Pair Corralation between HOYA and ResMed

Assuming the 90 days horizon HOYA is expected to generate 2.92 times less return on investment than ResMed. In addition to that, HOYA is 1.26 times more volatile than ResMed Inc. It trades about 0.05 of its total potential returns per unit of risk. ResMed Inc is currently generating about 0.17 per unit of volatility. If you would invest  19,174  in ResMed Inc on April 23, 2025 and sell it today you would earn a total of  3,056  from holding ResMed Inc or generate 15.94% return on investment over 90 days.
Time Period3 Months [change]
DirectionMoves Together 
StrengthVery Weak
Accuracy98.44%
ValuesDaily Returns

HOYA Corp.  vs.  ResMed Inc

 Performance 
       Timeline  
HOYA 

Risk-Adjusted Performance

Insignificant

 
Weak
 
Strong
Compared to the overall equity markets, risk-adjusted returns on investments in HOYA Corporation are ranked lower than 3 (%) of all global equities and portfolios over the last 90 days. Despite nearly stable basic indicators, HOYA is not utilizing all of its potentials. The newest stock price disturbance, may contribute to mid-run losses for the stockholders.
ResMed Inc 

Risk-Adjusted Performance

Good

 
Weak
 
Strong
Compared to the overall equity markets, risk-adjusted returns on investments in ResMed Inc are ranked lower than 13 (%) of all global equities and portfolios over the last 90 days. Despite nearly unsteady basic indicators, ResMed reported solid returns over the last few months and may actually be approaching a breakup point.

HOYA and ResMed Volatility Contrast

   Predicted Return Density   
       Returns  

Pair Trading with HOYA and ResMed

The main advantage of trading using opposite HOYA and ResMed positions is that it hedges away some unsystematic risk. Because of two separate transactions, even if HOYA position performs unexpectedly, ResMed can make up some of the losses. Pair trading also minimizes risk from directional movements in the market. For example, if an entire industry or sector drops because of unexpected headlines, the short position in ResMed will offset losses from the drop in ResMed's long position.
The idea behind HOYA Corporation and ResMed Inc pairs trading is to make the combined position market-neutral, meaning the overall market's direction will not affect its win or loss (or potential downside or upside).
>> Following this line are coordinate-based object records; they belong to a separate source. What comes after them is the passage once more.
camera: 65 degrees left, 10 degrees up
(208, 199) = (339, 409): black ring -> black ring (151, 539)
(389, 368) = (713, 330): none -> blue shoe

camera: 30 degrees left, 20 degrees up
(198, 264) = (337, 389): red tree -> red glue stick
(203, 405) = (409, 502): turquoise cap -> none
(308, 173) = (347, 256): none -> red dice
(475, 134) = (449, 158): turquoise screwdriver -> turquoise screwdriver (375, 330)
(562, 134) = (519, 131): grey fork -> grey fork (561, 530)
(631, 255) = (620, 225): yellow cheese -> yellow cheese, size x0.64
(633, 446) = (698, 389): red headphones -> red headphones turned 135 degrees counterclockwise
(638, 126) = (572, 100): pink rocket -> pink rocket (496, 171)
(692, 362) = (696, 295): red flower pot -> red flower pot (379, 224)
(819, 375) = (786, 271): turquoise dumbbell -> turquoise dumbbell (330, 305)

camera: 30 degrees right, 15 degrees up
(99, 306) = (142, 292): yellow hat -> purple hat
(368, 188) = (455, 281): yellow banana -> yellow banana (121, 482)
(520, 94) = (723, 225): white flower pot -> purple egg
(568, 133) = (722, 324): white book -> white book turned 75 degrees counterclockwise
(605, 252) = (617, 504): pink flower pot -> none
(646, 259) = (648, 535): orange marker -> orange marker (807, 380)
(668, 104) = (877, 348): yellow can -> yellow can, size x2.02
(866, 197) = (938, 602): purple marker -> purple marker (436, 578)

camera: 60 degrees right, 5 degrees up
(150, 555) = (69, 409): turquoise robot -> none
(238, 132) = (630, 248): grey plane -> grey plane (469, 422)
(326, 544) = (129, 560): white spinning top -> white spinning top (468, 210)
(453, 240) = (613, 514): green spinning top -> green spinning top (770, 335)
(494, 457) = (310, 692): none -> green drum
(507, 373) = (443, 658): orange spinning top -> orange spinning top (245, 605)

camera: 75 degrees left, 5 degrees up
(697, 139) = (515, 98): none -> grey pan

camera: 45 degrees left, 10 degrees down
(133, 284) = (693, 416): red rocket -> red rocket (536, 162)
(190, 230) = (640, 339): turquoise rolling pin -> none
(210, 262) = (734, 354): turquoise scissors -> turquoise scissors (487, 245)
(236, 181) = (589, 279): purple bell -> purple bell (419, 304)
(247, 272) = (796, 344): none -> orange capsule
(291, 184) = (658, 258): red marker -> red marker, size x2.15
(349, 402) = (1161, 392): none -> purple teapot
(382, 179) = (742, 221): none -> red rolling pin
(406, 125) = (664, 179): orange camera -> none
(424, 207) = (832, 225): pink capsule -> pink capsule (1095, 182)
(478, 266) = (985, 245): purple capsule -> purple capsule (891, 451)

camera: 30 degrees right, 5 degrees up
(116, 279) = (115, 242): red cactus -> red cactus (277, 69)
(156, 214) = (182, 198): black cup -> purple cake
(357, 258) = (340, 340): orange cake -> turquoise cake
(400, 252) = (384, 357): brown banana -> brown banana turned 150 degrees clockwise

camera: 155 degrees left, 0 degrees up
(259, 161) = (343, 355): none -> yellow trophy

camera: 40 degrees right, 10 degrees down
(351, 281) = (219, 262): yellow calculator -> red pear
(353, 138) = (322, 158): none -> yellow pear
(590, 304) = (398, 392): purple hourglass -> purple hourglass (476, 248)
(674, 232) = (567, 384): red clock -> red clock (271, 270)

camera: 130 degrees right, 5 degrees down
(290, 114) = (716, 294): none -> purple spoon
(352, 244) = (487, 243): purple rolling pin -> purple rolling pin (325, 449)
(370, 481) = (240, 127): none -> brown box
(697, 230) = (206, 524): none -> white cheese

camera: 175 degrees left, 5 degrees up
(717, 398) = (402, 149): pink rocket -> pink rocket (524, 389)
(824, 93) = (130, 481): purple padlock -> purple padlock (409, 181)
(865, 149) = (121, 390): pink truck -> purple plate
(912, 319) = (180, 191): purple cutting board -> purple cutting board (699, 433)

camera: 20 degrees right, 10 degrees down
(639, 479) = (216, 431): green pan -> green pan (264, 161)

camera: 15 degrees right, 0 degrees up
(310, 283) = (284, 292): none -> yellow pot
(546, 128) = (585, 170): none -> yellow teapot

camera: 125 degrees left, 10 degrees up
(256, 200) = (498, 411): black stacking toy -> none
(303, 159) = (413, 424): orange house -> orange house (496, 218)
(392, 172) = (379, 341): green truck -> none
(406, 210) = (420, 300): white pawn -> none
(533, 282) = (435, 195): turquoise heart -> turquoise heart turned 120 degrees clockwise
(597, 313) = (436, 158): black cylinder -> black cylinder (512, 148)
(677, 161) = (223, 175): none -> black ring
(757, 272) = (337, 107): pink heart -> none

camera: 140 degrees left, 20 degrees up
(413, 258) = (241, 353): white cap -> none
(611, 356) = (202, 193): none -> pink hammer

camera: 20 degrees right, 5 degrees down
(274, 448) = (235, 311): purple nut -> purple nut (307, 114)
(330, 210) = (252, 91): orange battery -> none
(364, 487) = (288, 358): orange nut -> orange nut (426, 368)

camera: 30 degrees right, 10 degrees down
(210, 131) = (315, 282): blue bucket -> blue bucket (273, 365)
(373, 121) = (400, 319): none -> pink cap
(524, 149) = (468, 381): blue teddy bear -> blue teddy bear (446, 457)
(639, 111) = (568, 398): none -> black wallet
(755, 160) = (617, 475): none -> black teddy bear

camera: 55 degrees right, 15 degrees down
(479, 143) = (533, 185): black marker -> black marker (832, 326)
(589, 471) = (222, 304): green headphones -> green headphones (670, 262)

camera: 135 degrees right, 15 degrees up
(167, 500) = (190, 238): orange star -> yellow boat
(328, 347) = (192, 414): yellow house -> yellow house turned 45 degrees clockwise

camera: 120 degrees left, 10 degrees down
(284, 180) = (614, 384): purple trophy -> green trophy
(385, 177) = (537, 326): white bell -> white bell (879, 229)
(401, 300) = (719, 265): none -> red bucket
This can be achieved by designing a pairs trade with two highly correlated stocks or equities that operate in a similar space or sector, making it possible to obtain profits through simple and relatively low-risk investment.
Check out your portfolio center.
Note that this page's information should be used as a complementary analysis to find the right mix of equity instruments to add to your existing portfolios or create a brand new portfolio. You can also try the Equity Analysis module to research over 250,000 global equities including funds, stocks and ETFs to find investment opportunities.